The Virtual Absa Kuierkamer is presented until  the end of November 2021. Click here for an overview and virtual walk-through of the unique platform: https://bit.ly/3zW6RjP

Visit www.kknk.co.za and follow the quick registration process for access to the Virtual Absa Kuierkamer.

As a special highlight, Coenie de Villiers and Deon Meyer have put together an early Christmas concert especially for the Klein Karoo National Arts Festival (KKNK) and Oudtshoorn, to lead us into the festive season.

Audiences from across the country raved about De Villiers and Meyer’s Karoo Suite 1 & 2 and now these two masters and lovers of the Karoo have put together a special show, Karoo-Kersfees which takes place on November 25 and 26 at 7pm at the beautiful Surval Boutique Olive Estate in Oudtshoorn.

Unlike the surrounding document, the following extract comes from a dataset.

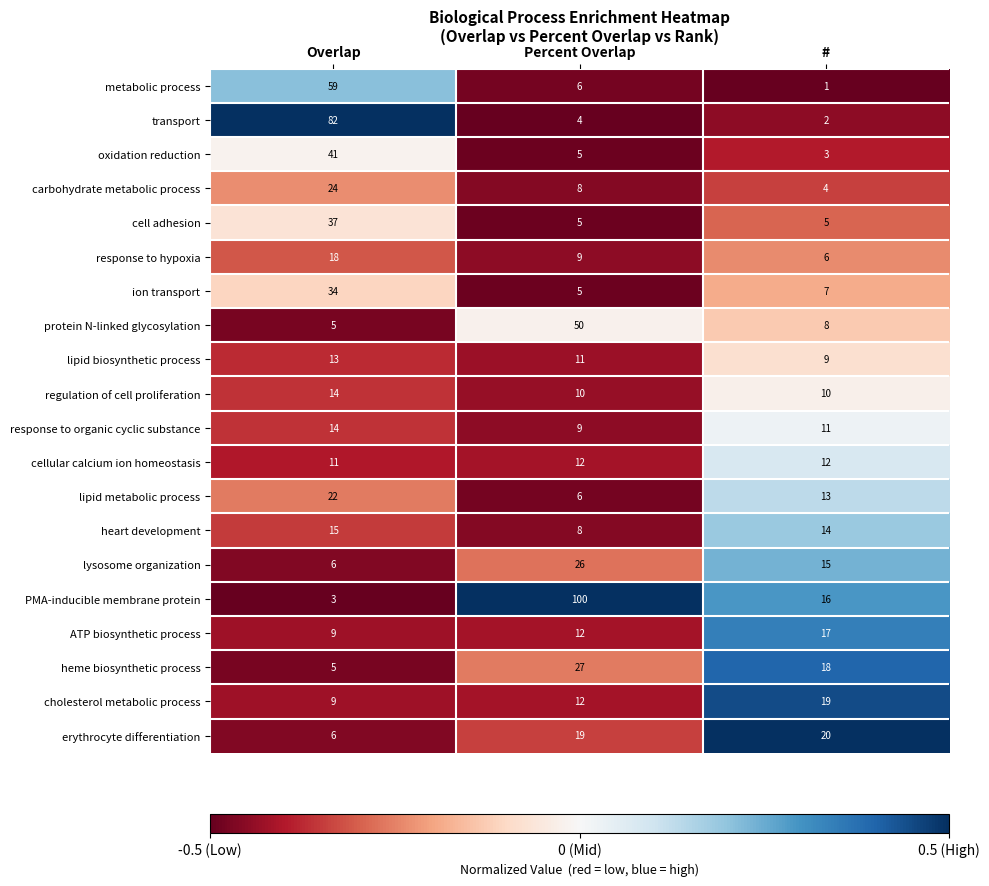

Rank the series at # from highest to lowest value.

erythrocyte differentiation, cholesterol metabolic process, heme biosynthetic process, ATP biosynthetic process, PMA-inducible membrane protein, lysosome organization, heart development, lipid metabolic process, cellular calcium ion homeostasis, response to organic cyclic substance, regulation of cell proliferation, lipid biosynthetic process, protein N-linked glycosylation, ion transport, response to hypoxia, cell adhesion, carbohydrate metabolic process, oxidation reduction, transport, metabolic process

De Villiers is at home behind the piano for a Karoo programme that not only pays homage to the beautiful region, but also the Christmas season. “We can finally perform again. On top of that, we can do it under the stars in the Karoo. Come and share the Christmas spirit with us – it will be an honour to play for an audience again,” he says.

Meyer joins De Villiers on stage as they sing the praises of the Karoo, the starry night – and in particular, that one starry night thousands of years ago. “A Karoo Christmas concert under the stars. In the Karoo. After all the months of pandemic, lockdown and restrictions. It’s going to be magnificent,” says Meyer.

The production lasts 70 minutes. A limited number of tickets are available at Quicket at R250 per person. All Covid-19 protocols will be adhered to, and audience members must wear a mask at all times.